Todas estas teses, por verem o homem apenas como animal econômico, são falhas e, em última instância, contrárias à Doutrina Social da Igreja. Algumas, porém, são frontalmente contrárias: as da extrema esquerda e da extrema direita. O Estado-Leviatã hobbesiano que na prática a extrema esquerda prega, assim como o anarco-capitalismo da extrema-direita, são frontalmente contrários à necessidade de justiça (que não significa igualdade! os homens não são iguais!) social.
A centro-esquerda pode ser apoiada em questões específicas, pois apesar de ter um raciocínio errado (ao querer fazer tudo “ao contrário”, de cima para baixo) acaba tendo por vezes maneiras inteligentes de lidar com as situações. A centro-direita também pode ser apoiada em questões específicas, quando suas (raras) intervenções estatais no mercado têm por objetivo corrigir injustiças. Notem que a centro-direita é a menos distanciada, dentre todas estas formas, da Doutrina Social da Igreja. Ela não é, porém, igual a esta Doutrina. Ela nega de facto a dignidade essencial do homem, ao vê-lo apenas como agente econômico. Ela nega de facto a obrigação do Estado de combater o erro, ao pregar a mais ampla liberdade e igualdade religiosa. E por aí vai.

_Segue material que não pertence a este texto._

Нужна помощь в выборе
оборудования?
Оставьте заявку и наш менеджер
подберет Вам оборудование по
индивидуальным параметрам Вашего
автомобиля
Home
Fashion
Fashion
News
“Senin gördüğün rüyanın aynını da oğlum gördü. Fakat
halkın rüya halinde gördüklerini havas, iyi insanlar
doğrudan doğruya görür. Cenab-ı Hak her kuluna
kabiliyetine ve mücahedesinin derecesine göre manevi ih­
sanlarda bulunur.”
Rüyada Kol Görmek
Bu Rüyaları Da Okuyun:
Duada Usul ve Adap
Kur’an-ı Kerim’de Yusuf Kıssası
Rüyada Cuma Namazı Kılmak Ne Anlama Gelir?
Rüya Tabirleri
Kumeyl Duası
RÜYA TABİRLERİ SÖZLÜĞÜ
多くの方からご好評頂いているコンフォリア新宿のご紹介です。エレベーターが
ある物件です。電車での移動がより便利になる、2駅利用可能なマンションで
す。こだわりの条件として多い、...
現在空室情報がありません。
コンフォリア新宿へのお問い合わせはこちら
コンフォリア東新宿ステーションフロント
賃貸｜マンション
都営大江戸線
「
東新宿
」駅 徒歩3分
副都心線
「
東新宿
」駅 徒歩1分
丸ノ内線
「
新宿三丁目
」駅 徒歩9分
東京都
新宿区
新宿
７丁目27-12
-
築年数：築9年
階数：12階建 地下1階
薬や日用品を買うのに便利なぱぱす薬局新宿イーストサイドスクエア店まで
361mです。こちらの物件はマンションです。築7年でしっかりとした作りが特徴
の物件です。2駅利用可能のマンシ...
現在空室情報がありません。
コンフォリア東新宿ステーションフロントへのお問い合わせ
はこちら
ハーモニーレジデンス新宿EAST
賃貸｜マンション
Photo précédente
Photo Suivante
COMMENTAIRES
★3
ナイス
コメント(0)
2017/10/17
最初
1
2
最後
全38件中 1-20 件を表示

A Igreja já condenou formalmente e em bloco as teses da extrema esquerda, que são frontalmente contrárias à Revelação. Uma pessoa que venha a aderir a um partido ou movimento de extrema esquerda (PT, MST, PC do B, etc.) está excomungada por prestar adesão a uma ideologia inimiga da Igreja. As teses da extrema direita, talvez por ser ela um animal muito mais raro, não foram condenadas em bloco monoliticamente, mas são, ponto a ponto, condenadas. Assim, um católico até pode pertencer a um movimento de extrema direita desde que não aceite o que já foi condenado (ele não pode aceitar a “livre competição” religiosa, não pode negar a dignidade intrínseca do ser humano, etc.). Depende de como foram formuladas as teses da organização na papelada que ele teve que assinar para filiar-se, e de como é pregada a ideologia da organização. Mesmo assim, não é uma boa idéia.
A participação dos católicos na política, portanto, pode ser feita sem maiores problemas em organizações de centro-esquerda e de centro-direita, desde que elas não preguem teses condenadas pela Igreja (por exemplo, que o poder dos governantes vem do povo). O problema é achá-las…
Uma forma de participação, porém, que é plenamente de acordo com a Doutrina Social da Igreja é a participação em entidades comunitárias (associações de moradores, etc.) que busquem trazer para instâncias inferiores a solução de problemas que a elas, pela Doutrina da Igreja, competem resolver. Do mesmo modo, organizações não governamentais que lutem contra ou a favor de medidas respectivamente contrárias ou conformes à Doutrina da Igreja devem ser apoiadas. É papel do leigo unir-se a estas organizações e lutar, por exemplo, contra leis abortistas, a favor de leis que facilitem o porte de armas, a favor de leis que dêem à Igreja preponderância na sociedade, a favor de leis que permitam e incentivem a tomada de decisões pelas instâncias inferiores da sociedade (educação em casa, facilidade para estabelecimento de negócios sem muita burocracia), etc.